Cette critique commence à se faire un peu longue, et vu que je ne suis pas encore suffisamment expérimenté pour aller encore plus loin, je vais juste me permettre de mentionner une poignée de highlights personnels en détail avant de conclure là-dessus :



  • Do It All Differently est une introduction parfaite à l'album, présentant un petit aperçu déjà assez intriguant de son panel de sonorités : on y retrouve des éléments orchestraux avec ces violons rythmant le morceau, de la future bass, une ligne de guitare et de basse très pop-rockesque, et une structure au côté progressif soigneusement distillé pour donner une idée de ce que pourrait proposer le reste de l'album, sans trop spoiler la suite des événements. Graffiti et The Colossus vont un peu plus loin dans l'exploration de structures complexes mélangées à des sonorités que ne renierait pas la synthpop, voire l'electropop.

  • Street Rat est un mélange atypique d'electro swing et de brostep qui fait miraculeusement des merveilles, avec un groove qui dépote, une performance survitaminée de Vylet et des drops qui cognent mais qui se fondent de manière fluide avec l'aspect swing du morceau.

  • Serpent Dance et They Say sont des bombes hyperpop/dance-pop excessivement addictives. Voilà, j'ai pas grand chose à dire de plus là-dessus (je suis nul pour décrire des morceaux, excusez-moi :(), je kiffe fort ces morceaux, c'est tout.

  • Scapeghosts est un morceau rock de 7 minutes qui repose majoritairement sur son refrain chanté en chœur par Vylet et PrinceWhateverer, qui apparaît à trois reprises entre quelques ponts instrumentaux absolument géniaux.

  • On a un détour vraiment réussi sur un crossover synthwave-bitpop instrumental avec le morceau suivant, Verdure Event.

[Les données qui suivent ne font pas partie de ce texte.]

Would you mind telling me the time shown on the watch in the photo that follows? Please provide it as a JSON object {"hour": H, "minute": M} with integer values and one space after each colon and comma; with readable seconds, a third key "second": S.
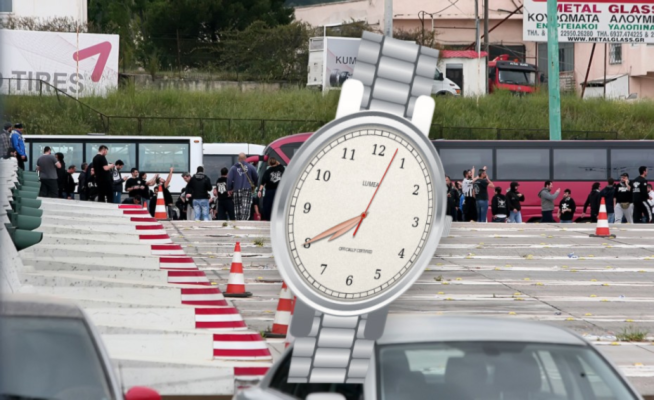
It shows {"hour": 7, "minute": 40, "second": 3}
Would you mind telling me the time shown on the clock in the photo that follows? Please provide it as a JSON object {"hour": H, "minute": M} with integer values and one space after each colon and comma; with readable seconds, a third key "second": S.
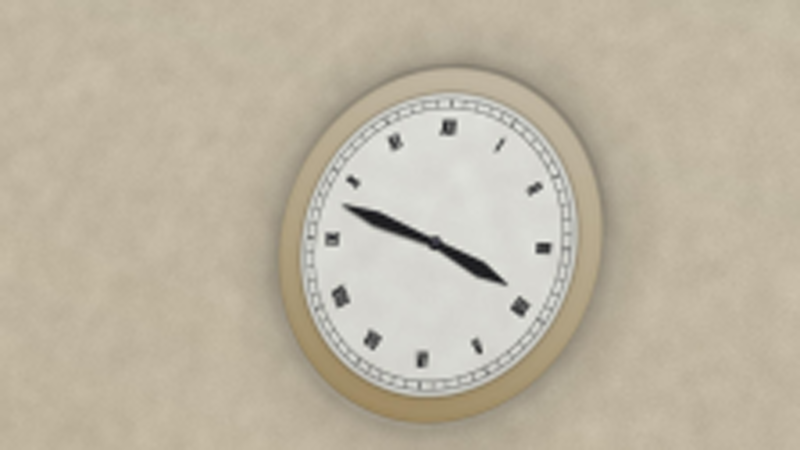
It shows {"hour": 3, "minute": 48}
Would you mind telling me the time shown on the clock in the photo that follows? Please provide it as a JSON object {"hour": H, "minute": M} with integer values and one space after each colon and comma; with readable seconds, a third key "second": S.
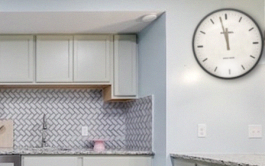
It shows {"hour": 11, "minute": 58}
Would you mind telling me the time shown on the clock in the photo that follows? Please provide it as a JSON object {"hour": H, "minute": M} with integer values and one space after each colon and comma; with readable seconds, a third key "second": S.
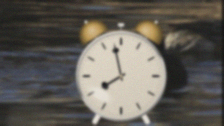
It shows {"hour": 7, "minute": 58}
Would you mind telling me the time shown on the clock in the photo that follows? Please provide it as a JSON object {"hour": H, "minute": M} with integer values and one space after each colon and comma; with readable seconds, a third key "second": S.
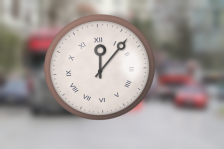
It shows {"hour": 12, "minute": 7}
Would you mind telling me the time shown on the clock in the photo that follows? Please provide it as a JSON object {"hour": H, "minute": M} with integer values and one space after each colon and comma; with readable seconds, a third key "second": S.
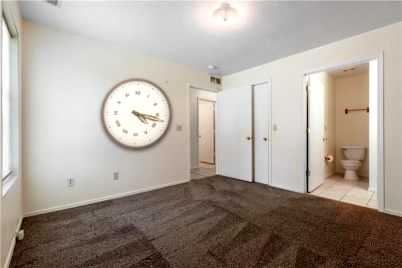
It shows {"hour": 4, "minute": 17}
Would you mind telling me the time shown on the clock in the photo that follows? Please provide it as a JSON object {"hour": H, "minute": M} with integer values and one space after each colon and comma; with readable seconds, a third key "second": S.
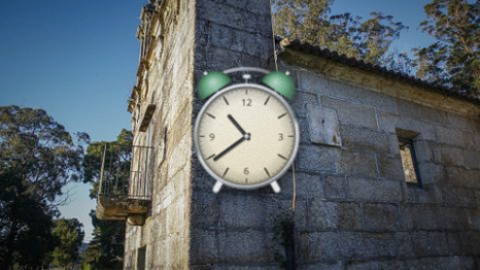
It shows {"hour": 10, "minute": 39}
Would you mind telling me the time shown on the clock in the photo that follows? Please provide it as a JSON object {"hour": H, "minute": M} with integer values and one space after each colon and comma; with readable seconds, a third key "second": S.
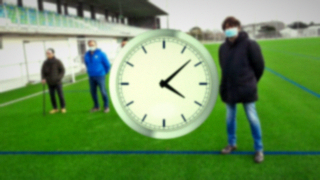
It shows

  • Avarice Ephemeral est une interlude d'à peine deux minutes introduite par un spoken word sur un piano mélancolique posant une atmosphère éthérée, atmosphère qui se poursuit avec les synthés de la deuxième moitié que je trouve personnellement transcendants. Même sur les interludes, Vylet trouve le moyen de faire quelque chose de brillant.

  • A Bird Story commence également sur une production lente et atmosphérique : Vylet chante de manière très sereine, et l'ambiance s'intensifie tout doucement, avec ces synthés et violons qui prennent gentiment place au fur et à mesure que la piste avance, avant de laisser place à un build-up vers un drop electropop tout bonnement sublime

  • The Bard, qui lorgne du côté de la house tropicale, a un de mes refrains préférés de l'album. Peut-être mon préféré.

  • La composition de Eastward Pt. II est fantasmagorique et je n'ai pas de mots pour décrire l'effet que me fait cette espèce de flûte asiatique (je sais pas comment ça s'appelle malheureusement, et pourtant je me suis désespérément bataillé pour essayer de trouver, certains pourront en témoigner)

  • La transition entre le passage orchestral très cinématique et le premier drop drum & bass de The Place in The Sky ne cessera jamais de me faire pousser un "wow d'admiration".

  • Le dernier drop de Wave for Wave est gigantesque. Genre vraiment, quand j'écoute ce morceau, j'ai l'impression de voir une espèce de monolithe gargantuesque sortir du sol et se dresser à vitesse mach 20 devant mes yeux ébahis.

  • Dream Stage est un chant marin. Un chant marin qui claque. Avec une quantité de détails dans les performances et la production qui sont à tomber par terre. Je sais que j'ai déjà parlé de la production, mais je me devais d'en reparler à nouveau tant elle m'époustoufle.

  • Medley of Visions mérite une mention rien que pour ces 20 minutes d'explorations sonores aussi diverses qu'intenses.


Je pense que j'aurais encore pu citer beaucoup, beaucoup d'highlights étant donné que des highlights, on n'en manque absolument pas sur cet album, mais je vais quand même pas tout vous spoiler. Tout ça pour dire que Super Pony World Fairytails est de très, très, très loin mon album préféré de l'année 2020 et que Vylet Pony est l'une de mes artistes préférés, si ce n'est mon artiste préférée tout court. Allez stan Vylet Pony. siouplait.